L’un des objectifs de ce partenariat est d’accroître la mobilisation de l’offre de services de France Travail par les Geiq. Avec la création de l’Académie France Travail, nous mettons à disposition des formations sur notre offre de service, et réciproquement. Ouverte à la rentrée dernière, cette plateforme de formation est accessible à l’ensemble des 160 000 professionnels de l’emploi et de l’insertion. Ce partenariat conforte également les liens entre nos deux entités sur le triptyque « employer – former – accompagner » pour aider les entreprises à recruter, aller vers les personnes éloignées de l’emploi, construire des parcours de formation et de qualification menant à l’emploi durable et accompagner dans chaque région et territoire les coopérations opérationnelles entre France Travail et les Geiq. Ensemble, nous créons une synergie qui profite aux demandeurs d'emploi, aux employeurs et à l'ensemble des acteurs du Réseau pour l’emploi !
Les Geiq jouent un rôle essentiel dans l’insertion professionnelle et la qualification. Quel rôle attribuez-vous à ces structures dans la stratégie globale de France Travail ?
Les Geiq jouent un rôle essentiel dans la stratégie globale de France Travail. Ils sont des alliés de poids. La création de France Travail porte l’ambition d’une plus grande coopération entre tous les acteurs de l’emploi et de l’insertion. C’est tout l’objet du Réseau pour l’emploi, dont les Geiq font partie. Aujourd’hui, les acteurs travaillent encore en silos, alors que chacun a un morceau de la solution. Nous devons faire en sorte que ce Réseau pour l’emploi soit au rendez-vous de nos usagers. L’une des forces des Geiq est de proposer des parcours sur-mesure. Ils offrent aux demandeurs d’emploi à la fois une expérience professionnelle en entreprise et une formation solide. C’est essentiel. Ils permettent aux individus de monter en compétences directement dans un environnement de travail concret.

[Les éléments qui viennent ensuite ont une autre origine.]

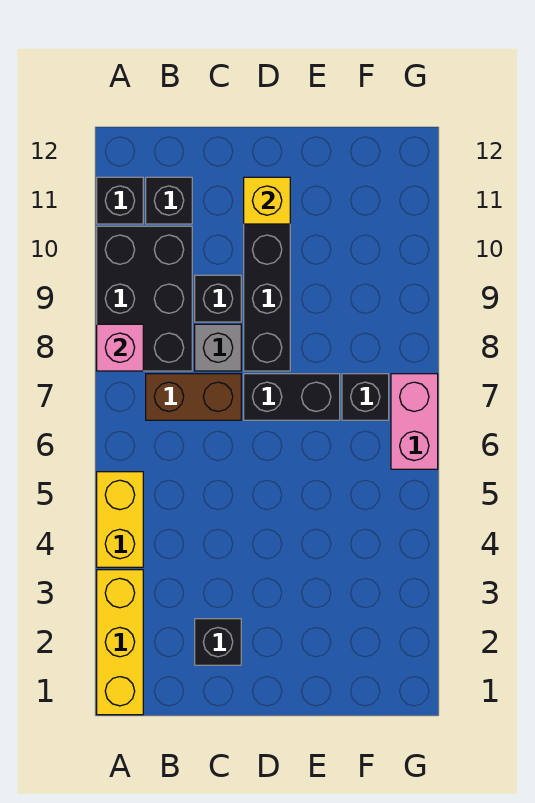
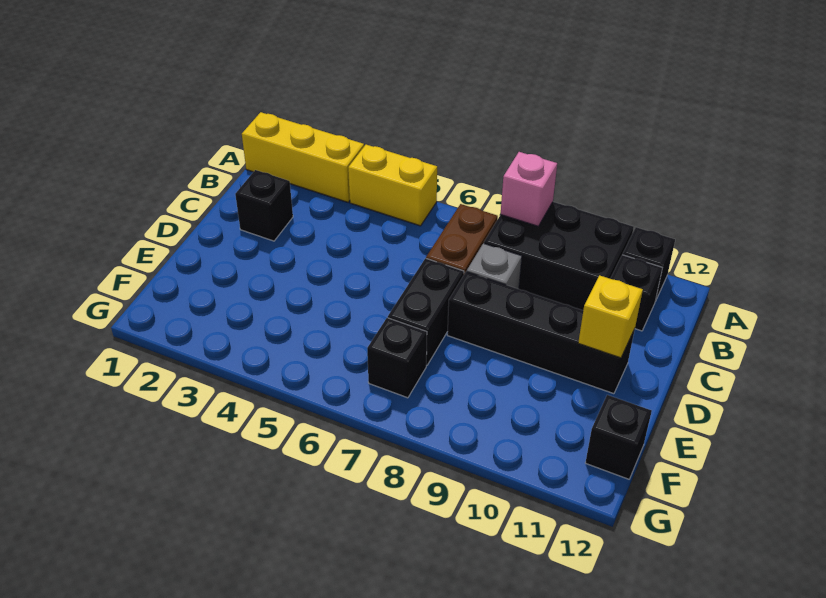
black 1x1 brick [195,275,241,322] -> black 1x1 brick moved to [585,395,652,479]
pink 1x2 brick [391,374,438,469] -> none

Et puis, il ne faut pas oublier la mission d’inclusion des entreprises adhérentes à un Geiq. Ces entreprises font un travail remarquable pour créer des emplois en faveur des publics les plus fragiles. Je pense aux jeunes, aux seniors, aux personnes en situation de handicap ou issues de quartiers prioritaires. C’est pour ça que les Geiq sont fondamentaux dans notre belle mission d’insertion par le travail pour tous, et que j’ai toujours encouragé leur développement, que ce soit en portant le pacte d’ambition pour l’insertion par l’activité économique, ou en encourageant à travers le réseau Les entreprises s’engagent à recourir plus fortement aux Geiq. Continuez à vous développer, France Travail sera toujours à vos côtés !
A propos de Thibaut Guilluy
Thibaut Guilluy a été nommé le 12 octobre 2020 Haut-commissaire à l’Emploi et à l’Engagement des entreprises, auprès de la ministre du Travail, de l’Emploi et de l’Insertion, Elisabeth Borne. Il est ensuite nommé directeur général de France Travail en Conseil des ministres le 12 décembre 2023. Diplômé de l’ESCP, Thibaut Guilluy a une expérience de vingt ans dans l’inclusion avec la création d’une dizaine d’associations et d’entreprises sociales.